Он преподавал нам начертательную геометрию и если урок совпадал с дежурством по училищу, то являлся к нам в класс в «обыкновенной форме», то есть в вицмундире, и оставлял классную дверь открытой в коридор, где стоял дежурный барабанщик. Сабля как-то нелепо болталась у него сбоку, нередко попадая между ног, шейный Станислав[80] съезжал куда-то за спину вместе с плохо пригнанным галстуком, штанины поднимались кверху и, зацепившись за ушки ботинок, открывали кальсоны… Взлохмаченные волосы и блуждающий по сторонам взор довершали картину.
Кадеты, конечно, учитывали все эти свойства своего преподавателя и злоупотребляли ими для своих целей. Вызванные к доске для ответа, они пользовались без зазрения совести шпаргалками, подсказками и, наконец, просто самими руководствами по начертательной геометрии, которые должны были будто бы служить для наглядного изображения пересекающихся плоскостей и тому подобное.
По окончании урока Грундштрем ковылял в коридор и, сделав комичное антраша своими короткими ножками, отчаянно как-то махал барабанщику своей треуголкой и кричал: «Бей!»

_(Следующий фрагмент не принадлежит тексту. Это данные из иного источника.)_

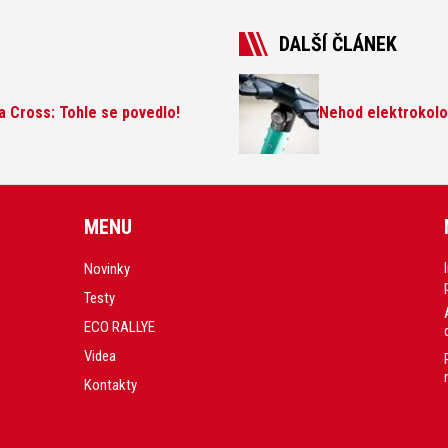
DALŠÍ ČLÁNEK
a Cross: Tohle se povedlo!
Nehod elektrokolo
MENU
Novinky
Testy
ECO RALLYE
Videa
Kontakty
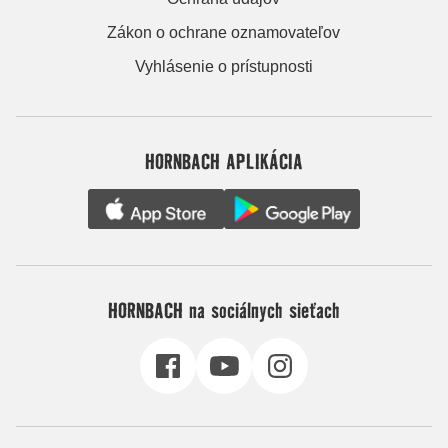
Zákon o ochrane oznamovateľov
Vyhlásenie o prístupnosti
HORNBACH APLIKÁCIA
HORNBACH na sociálnych sieťach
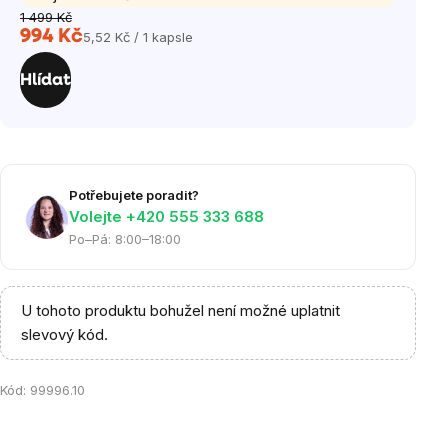
1 499 Kč
994 Kč
5,52 Kč / 1 kapsle
Měrná
cena:
Hlídat
Potřebujete poradit?
Volejte ‭+420 555 333 688
Po–Pá: 8:00–18:00
U tohoto produktu bohužel není možné uplatnit
slevový kód.
Kód:
99996.10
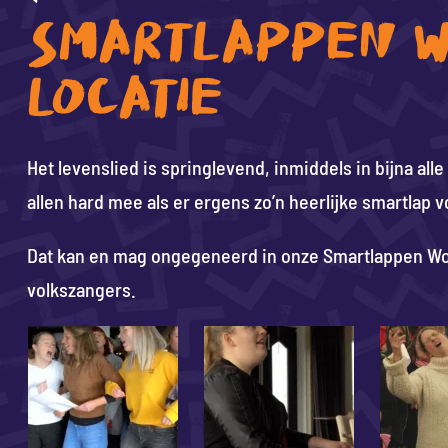
SMARTLAPPEN W
LOCATIE
Het levenslied is springlevend, inmiddels in bijna alle
allen hard mee als er ergens zo’n heerlijke smartlap v
Dat kan en mag ongegeneerd in onze Smartlappen Wor
volkszangers.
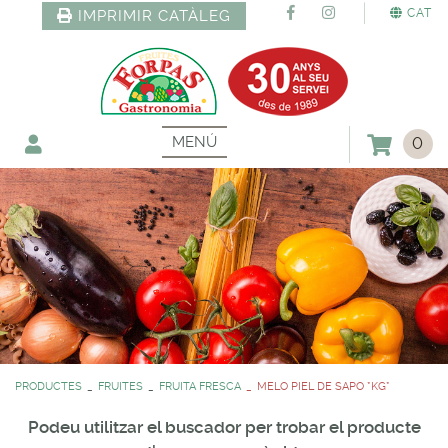
CAT
IMPRIMIR CATÀLEG
MENÚ
0
PRODUCTES
FRUITES
FRUITA FRESCA
MELO PIEL DE SAPO *KG*
Podeu utilitzar el buscador per trobar el producte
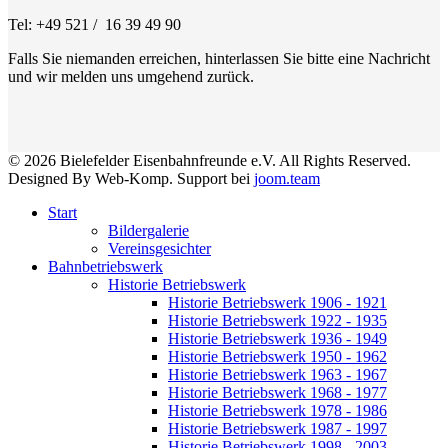
Tel: +49 521 / 16 39 49 90
Falls Sie niemanden erreichen, hinterlassen Sie bitte eine Nachricht
und wir melden uns umgehend zurück.
© 2026 Bielefelder Eisenbahnfreunde e.V. All Rights Reserved.
Designed By Web-Komp. Support bei
joom.team
Start
Bildergalerie
Vereinsgesichter
Bahnbetriebswerk
Historie Betriebswerk
Historie Betriebswerk 1906 - 1921
Historie Betriebswerk 1922 - 1935
Historie Betriebswerk 1936 - 1949
Historie Betriebswerk 1950 - 1962
Historie Betriebswerk 1963 - 1967
Historie Betriebswerk 1968 - 1977
Historie Betriebswerk 1978 - 1986
Historie Betriebswerk 1987 - 1997
Historie Betriebswerk 1998 - 2003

Один из товарищей, Григорович (младший брат последнего морского министра; скончался в молодых годах) по прозвищу Акула (прожорливость и какая-то рыбья «образина»), отправившись однажды вечером с рапортом на квартиру ротного командира, столкнулся в передней с его детьми и обозвал их «чертенятами». В этот момент туда же вошел Грундштрем и, приняв рапорт, с неудовольствием сказал Григоровичу: «Ну-с и не годится христианских детей чертенятами называть!» Акула, конечно, смутился и стал изворачиваться на все лады в свое оправдание. Впрочем, благодушный ротный и не думал его преследовать.

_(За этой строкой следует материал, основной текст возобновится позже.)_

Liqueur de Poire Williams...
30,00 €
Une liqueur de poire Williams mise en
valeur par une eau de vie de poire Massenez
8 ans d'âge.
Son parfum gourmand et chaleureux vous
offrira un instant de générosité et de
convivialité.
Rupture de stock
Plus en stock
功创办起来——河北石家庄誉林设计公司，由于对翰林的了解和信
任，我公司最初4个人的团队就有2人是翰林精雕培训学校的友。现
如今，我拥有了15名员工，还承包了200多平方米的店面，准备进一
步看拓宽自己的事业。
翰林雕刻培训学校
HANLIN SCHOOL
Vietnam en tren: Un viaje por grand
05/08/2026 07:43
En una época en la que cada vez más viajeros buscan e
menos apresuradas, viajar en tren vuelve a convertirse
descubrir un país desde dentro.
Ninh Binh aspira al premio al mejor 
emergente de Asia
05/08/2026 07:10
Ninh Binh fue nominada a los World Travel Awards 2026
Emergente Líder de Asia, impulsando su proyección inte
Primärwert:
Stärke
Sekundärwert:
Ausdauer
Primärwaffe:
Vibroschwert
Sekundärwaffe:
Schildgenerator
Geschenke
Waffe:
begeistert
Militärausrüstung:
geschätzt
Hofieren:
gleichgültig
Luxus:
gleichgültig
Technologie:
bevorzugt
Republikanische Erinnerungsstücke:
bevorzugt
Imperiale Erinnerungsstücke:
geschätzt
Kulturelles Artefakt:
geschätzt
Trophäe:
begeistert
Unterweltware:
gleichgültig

Благодушие это и, в сущности, симпатичный облик Грундштрема не избавляли, однако, его от разных каверз воспитанников. Последние не трогали лишь тех, кого боялись, и уважали только силу. Такие господа, как Зыбин или Изыльметьев, жесткие и бесстрастные, командовали кадетским стадом; другие же, как Медведка, Гаррисон или Грундштрем, служили для нас забавой.
Последнему на уроках ухитрялись замазывать стул мелом, а журнал чернилами. Более дерзкие изловчались даже пачкать фалды сюртука. Когда же Грундштрем проходил по коридору или ротному залу, то вслед ему неслись довольно громко и бесцеремонно различные прозвища: «Груша! Компот! Слива!» (по сходству с формой его носа) и так далее.

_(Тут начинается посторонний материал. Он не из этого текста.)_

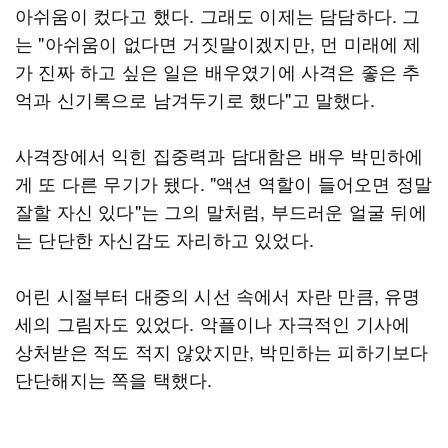
아쉬움이 컸다고 했다. 그래도 이제는 담담하다. 그
는 "아쉬움이 없다면 거짓말이겠지만, 먼 미래에 제
가 진짜 하고 싶은 일은 배우였기에 사격은 좋은 추
억과 신기록으로 남겨두기로 했다"고 말했다.
사격장에서 익힌 집중력과 담대함은 배우 박민하에
게 또 다른 무기가 됐다. "액션 역할이 들어오면 정말
잘할 자신 있다"는 그의 말처럼, 부드러운 얼굴 뒤에
는 단단한 자신감도 자리하고 있었다.
어린 시절부터 대중의 시선 속에서 자란 만큼, 유명
세의 그림자도 있었다. 악플이나 자극적인 기사에
상처받은 적도 적지 않았지만, 박민하는 피하기보다
단단해지는 쪽을 택했다.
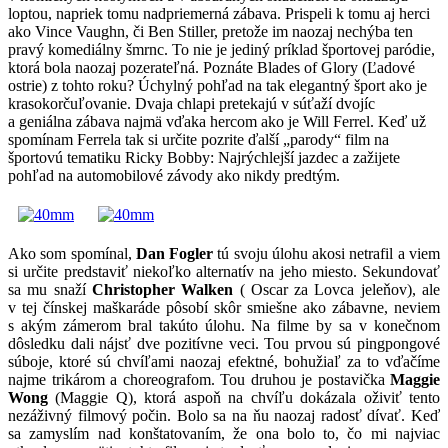
loptou, napriek tomu nadpriemerná zábava. Prispeli k tomu aj herci
ako Vince Vaughn, či Ben Stiller, pretože im naozaj nechýba ten
pravý komediálny šmrnc. To nie je jediný príklad športovej paródie,
ktorá bola naozaj pozerateľná. Poznáte Blades of Glory (Ľadové
ostrie) z tohto roku? Úchylný pohľad na tak elegantný šport ako je
krasokorčuľovanie. Dvaja chlapi pretekajú v súťaží dvojíc
a geniálna zábava najmä vďaka hercom ako je Will Ferrel. Keď už
spomínam Ferrela tak si určite pozrite ďalší „parody“ film na
športovú tematiku Ricky Bobby: Najrýchlejší jazdec a zažijete
pohľad na automobilové závody ako nikdy predtým.
Ako som spomínal,
Dan Fogler
tú svoju úlohu akosi netrafil a viem
si určite predstaviť niekoľko alternatív na jeho miesto. Sekundovať
sa mu snaží
Christopher Walken
( Oscar za Lovca jeleňov), ale
v tej čínskej maškaráde pôsobí skôr smiešne ako zábavne, neviem
s akým zámerom bral takúto úlohu. Na filme by sa v konečnom
dôsledku dali nájsť dve pozitívne veci. Tou prvou sú pingpongové
súboje, ktoré sú chvíľami naozaj efektné, bohužiaľ za to vďačíme
najme trikárom a choreografom. Tou druhou je postavička
Maggie
Wong
(Maggie Q), ktorá aspoň na chvíľu dokázala oživiť tento
nezáživný filmový počin. Bolo sa na ňu naozaj radosť dívať. Keď
sa zamyslím nad konštatovaním, že ona bolo to, čo mi najviac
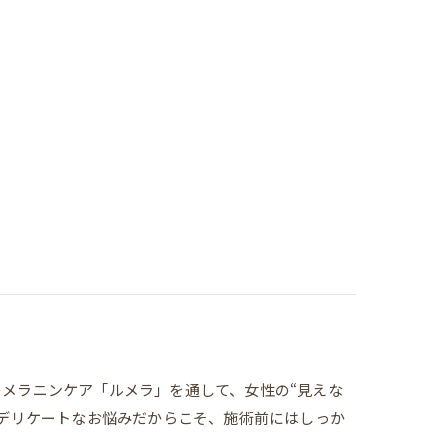
騰中のメラニンケア「ルメラ」を通して、女性の“見えな
━デリケートなお悩みだからこそ、施術前にはしっか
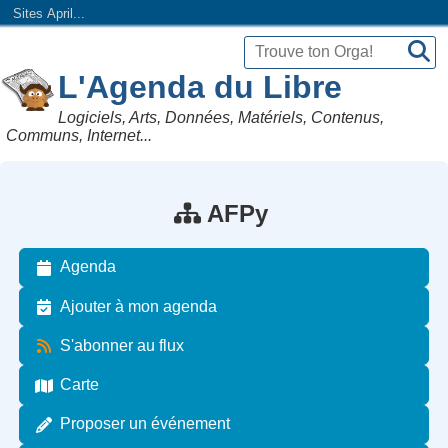
Sites April...
L'Agenda du Libre
Logiciels, Arts, Données, Matériels, Contenus,
Communs, Internet...
AFPy
Agenda
Ajouter à mon agenda
S'abonner au flux
Carte
Proposer un événement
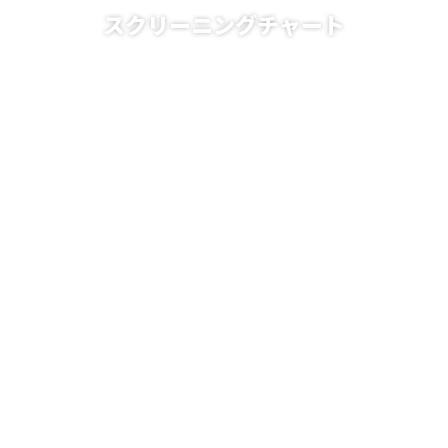
スクリーニングチャート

Впрочем, такие плоские кадетские выходки вряд ли особенно задевали Грундштрема. Он был выше всего этого. А может быть, просто и не замечал их по своей рассеянности, занятый своими мыслями.
Выпускная рота пользовалась привилегией иметь своих выборных артельщиков, на обязанности которых лежало наблюдение за изготовлением кушаний на кухне и в буфете. В сущности, это была одна фикция. Артельщики ничего не смыслили в продуктах и кулинарном искусстве, да, очутившись лицом к лицу с экономом, буфетчиками и поварами, и боялись выступить с претензиями. К тому же, заинтересованные лица всегда как-то успевали вовремя угостить артельщика чем-нибудь вкусным и таким образом «обезвредить» его.